Most importantly, our strict compliance doctrine only requires compliance with the regulations and statutes governing the process of foreclosure. See Independence Fed., 573 A.2d at 788 (requiring strict compliance with "trust deed foreclosure statutes"). We see no basis for expanding our "strict compliance" doctrine to also require compliance with a recordation requirement designed to ensure the collection of municipal taxes. Accordingly we hold that Wells Fargo's failure to comply with D.C. Code § 47-1431 (b) does not affect its ability to foreclose on Rose's property.
Next, Rose argues that Wells Fargo failed to comply with D.C. Code § 42-101 (a) (2013), which provides that "all powers of attorney executed in accordance with this section shall contain" certain text "on the top of the front page, in bold and capital letters." On this claim, we agree with the trial court's conclusion that Rose lacked standing to challenge the omission of the statutorily required language from the power of attorney form that delegated authority from Wells Fargo to its agent "because she cites no injury to herself fairly traceable to the violation, and she asserts no interests that fall within the zone of interests to be protected or regulated by the statute in question." See Grayson v. AT&T Corp., 15 A.3d 219, 234-35 (D.C. 2011) (en banc) ("[A] plaintiff's complaint [must] fall within the zone of interests protected by the law invoked." (internal quotation marks and citations omitted)); see also Culhane v. Aurora Loan Servs., 708 F.3d 282, 291 (1st Cir. 2013) (mortgagers in non-judicial foreclosure proceedings only have standing to challenge void, but not voidable, assignments by the mortgagee).

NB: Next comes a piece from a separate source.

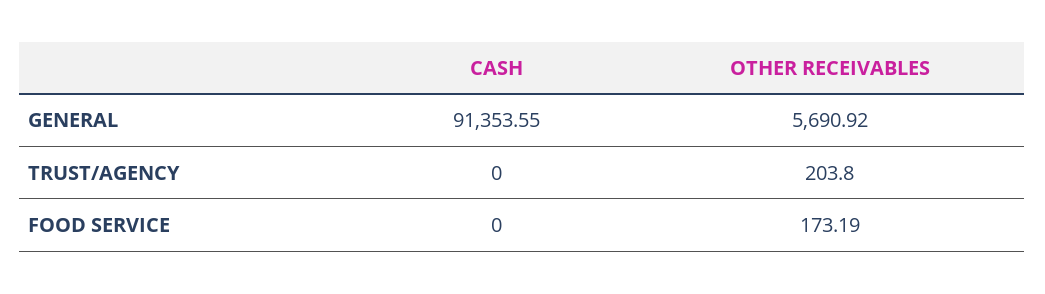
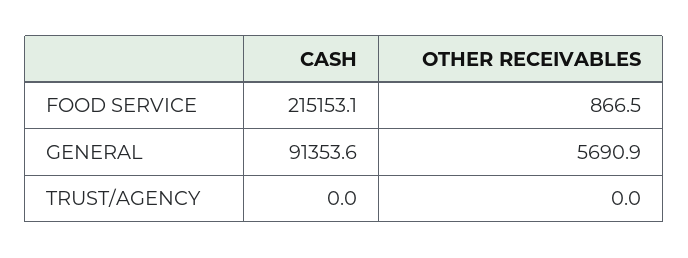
OTHER RECEIVABLES, TRUST/AGENCY: 203.8 -> 0
CASH, FOOD SERVICE: 0 -> 215153.1
OTHER RECEIVABLES, FOOD SERVICE: 173.19 -> 866.5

Finally, we address Rose's claims under the Consumer Protection Procedures Act (or "CPPA"), codified at D.C. Code § 28-3901 to 3913 (2013). In her complaint, Rose argued that Wells Fargo's various failures to comply with the statutory requirements related to recordation of interests and notices of foreclosure, including the provision of the substitute trustee's address discussed supra, constituted "unlawful trade practices" in violation of D.C. Code § 28-3904 (e) and (f). Those provisions bar, respectively, misrepresentations and omissions of a "material fact." We agree with the trial court's conclusion on this claim. As we have explained, the use of the agent's address for the holder's did not compromise the notice's validity. Therefore, this use cannot be considered a "material" misrepresentation or omission. Cf. Grayson, supra, 15 A.3d at 251 (no material misrepresentation or omission where consumers were not deprived of product's value and missing information was not relevant to reasonable consumer's purchasing decision). Similarly, Wells Fargo's failure to record its interest did not affect its right to foreclose on the property, and so again we perceive no "material" omission or misrepresentation. In sum, we see no merit to Rose's claims that the trial court erred when it granted judgment on the pleadings to Wells Fargo on the CPPA claims.
However, in closing on this note, we must make one final comment about this case. Close attention to the legal requirements of recordation and what must be contained in different types of notices and instruments could save those in the home lending business (and the court system) from protracted litigation where they are forced to explain away violations of a variety of District statutes and regulations. It is only because none of Wells Fargo's conduct affected the foreclosure process in any material way or appears to have actually harmed Rose in any way whatsoever that we now affirm the trial court's orders dismissing portions of the complaint and granting summary judgment.